Estetik ve Minimal Tasarım: Diyaloglar, alakasız ve ihtiyaç duyulmayan bilgiler içermemelidir. Bir diyalogda yer alan her ilave bilgi, gerekli olan bilginin ulaşılabilirliğini ve görünürlüğünü azaltır.
Kullanıcılara Hataları Tanıyıp Tespit Etmeleri ve Onlardan Kurtulmaları için Yardımcı Olmak: Hata mesajları, yalın bir anlatım diliyle (kod kullanılmadan) ifade edilmeli, sorun açıkça belirtilmeli ve yapıcı bir şekilde çözüm sunulmalıdır.

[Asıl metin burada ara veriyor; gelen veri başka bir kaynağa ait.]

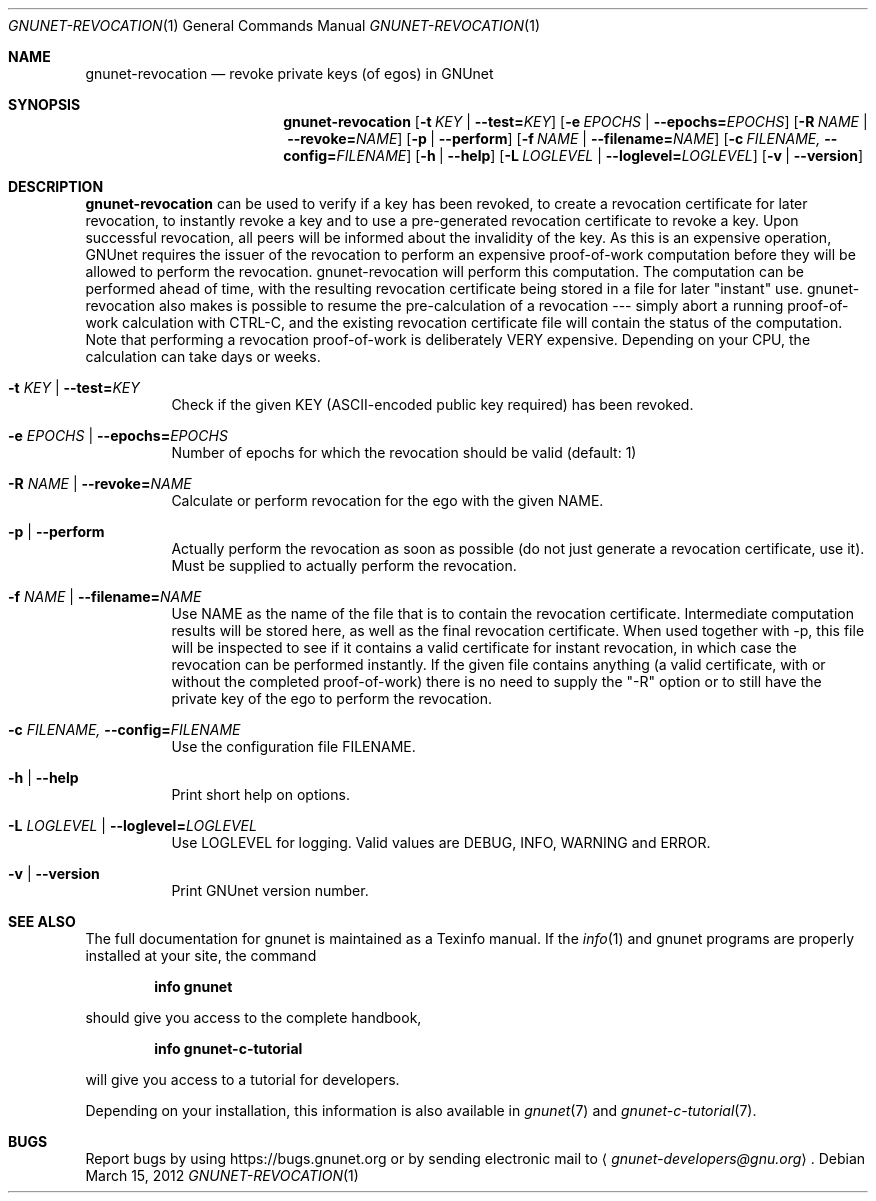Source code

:.\" This file is part of GNUnet.
.\" Copyright (C) 2001-2019 GNUnet e.V.
.\"
.\" Permission is granted to copy, distribute and/or modify this document
.\" under the terms of the GNU Free Documentation License, Version 1.3 or
.\" any later version published by the Free Software Foundation; with no
.\" Invariant Sections, no Front-Cover Texts, and no Back-Cover Texts.  A
.\" copy of the license is included in the file
.\" FDL-1.3.
.\"
.\" A copy of the license is also available from the Free Software
.\" Foundation Web site at http://www.gnu.org/licenses/fdl.html}.
.\"
.\" Alternately, this document is also available under the General
.\" Public License, version 3 or later, as published by the Free Software
.\" Foundation.  A copy of the license is included in the file
.\" GPL3.
.\"
.\" A copy of the license is also available from the Free Software
.\" Foundation Web site at http://www.gnu.org/licenses/gpl.html
.\"
.\" SPDX-License-Identifier: GPL3.0-or-later OR FDL1.3-or-later
.\"
.Dd March 15, 2012
.Dt GNUNET-REVOCATION 1
.Os
.Sh NAME
.Nm gnunet-revocation
.Nd revoke private keys (of egos) in GNUnet
.Sh SYNOPSIS
.Nm
.Op Fl t Ar KEY | Fl -test= Ns Ar KEY
.Op Fl e Ar EPOCHS | Fl -epochs= Ns Ar EPOCHS
.Op Fl R Ar NAME | Fl -revoke= Ns Ar NAME
.Op Fl p | -perform
.Op Fl f Ar NAME | Fl -filename= Ns Ar NAME
.Op Fl c Ar FILENAME, Fl -config= Ns Ar FILENAME
.Op Fl h | -help
.Op Fl L Ar LOGLEVEL | Fl -loglevel= Ns Ar LOGLEVEL
.Op Fl v | -version
.Sh DESCRIPTION
.Nm
can be used to verify if a key has been revoked, to create a revocation certificate for later revocation, to instantly revoke a key and to use a pre-generated revocation certificate to revoke a key.
Upon successful revocation, all peers will be informed about the invalidity of the key.
As this is an expensive operation, GNUnet requires the issuer of the revocation to perform an expensive proof-of-work computation before they will be allowed to perform the revocation.
gnunet-revocation will perform this computation.
The computation can be performed ahead of time, with the resulting revocation certificate being stored in a file for later "instant" use.
gnunet-revocation also makes is possible to resume the pre-calculation of a revocation --- simply abort a running proof-of-work calculation with CTRL-C, and the existing revocation certificate file will contain the status of the computation.
Note that performing a revocation proof-of-work is deliberately VERY expensive.
Depending on your CPU, the calculation can take days or weeks.
.Bl -tag -width indent
.It Fl t Ar KEY | Fl -test= Ns Ar KEY
Check if the given KEY (ASCII-encoded public key required) has been revoked.
.It Fl e Ar EPOCHS | Fl -epochs= Ns Ar EPOCHS
Number of epochs for which the revocation should be valid (default: 1)
.It Fl R Ar NAME | Fl -revoke= Ns Ar NAME
Calculate or perform revocation for the ego with the given NAME.
.It Fl p | -perform
Actually perform the revocation as soon as possible (do not just generate a revocation certificate, use it).
Must be supplied to actually perform the revocation.
.It Fl f Ar NAME | Fl -filename= Ns Ar NAME
Use NAME as the name of the file that is to contain the revocation certificate.
Intermediate computation results will be stored here, as well as the final revocation certificate.
When used together with -p, this file will be inspected to see if it contains a valid certificate for instant revocation, in which case the revocation can be performed instantly.
If the given file contains anything (a valid certificate, with or without the completed proof-of-work) there is no need to supply the "-R" option or to still have the private key of the ego to perform the revocation.
.It Fl c Ar FILENAME, Fl -config= Ns Ar FILENAME
Use the configuration file FILENAME.
.It Fl h | -help
Print short help on options.
.It Fl L Ar LOGLEVEL | Fl -loglevel= Ns Ar LOGLEVEL
Use LOGLEVEL for logging.
Valid values are DEBUG, INFO, WARNING and ERROR.
.It Fl v | -version
Print GNUnet version number.
.El
.Sh SEE ALSO
The full documentation for gnunet is maintained as a Texinfo manual.
If the
.Xr info 1
and gnunet programs are properly installed at your site, the command
.Pp
.Dl info gnunet
.Pp
should give you access to the complete handbook,
.Pp
.Dl info gnunet-c-tutorial
.Pp
will give you access to a tutorial for developers.
.sp
Depending on your installation, this information is also available in
.Xr gnunet 7 and
.Xr gnunet-c-tutorial 7 .
.\".Sh HISTORY
.\".Sh AUTHORS
.Sh BUGS
Report bugs by using
.Lk https://bugs.gnunet.org
or by sending electronic mail to
.Aq Mt gnunet-developers@gnu.org .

Yardım ve Dökümantasyon: Sistemin dökümantasyon olmadan kullanımı daha iyi olsa da, yardım ve dökümantasyon seçenekleri sunmak gerekebilir. Bu tip bilgiler araştırılması kolay, kullanıcı görev odaklı, yerine getirilmesi için adım adım net olarak açıklanmış olmalı ve çok uzun olmamalıdır.
Uzman görüşünde eleştirmenler, bulguları önceden bimekte ve anlamaktadır. Bu nedenle eleştirmenler spesifik bir bulgu setini kullanmazlar. Bunun bir sonucu olarak da uzman görüşleri daha az resmi olma özeliği taşımakta ve potansiyel bir sorun için spesifik bir bulgu saptamayı gerektirmemektedirler.
Referanslar:
Molich, R. and Nielsen, J., Improving a human- computer dialogue, Communications of the ACM, 33(3), 338-348, (1990).
Nielsen, J., Enhancing the explanatory power of usability heuristics, CHI’94 Conference Proceedings, (1994).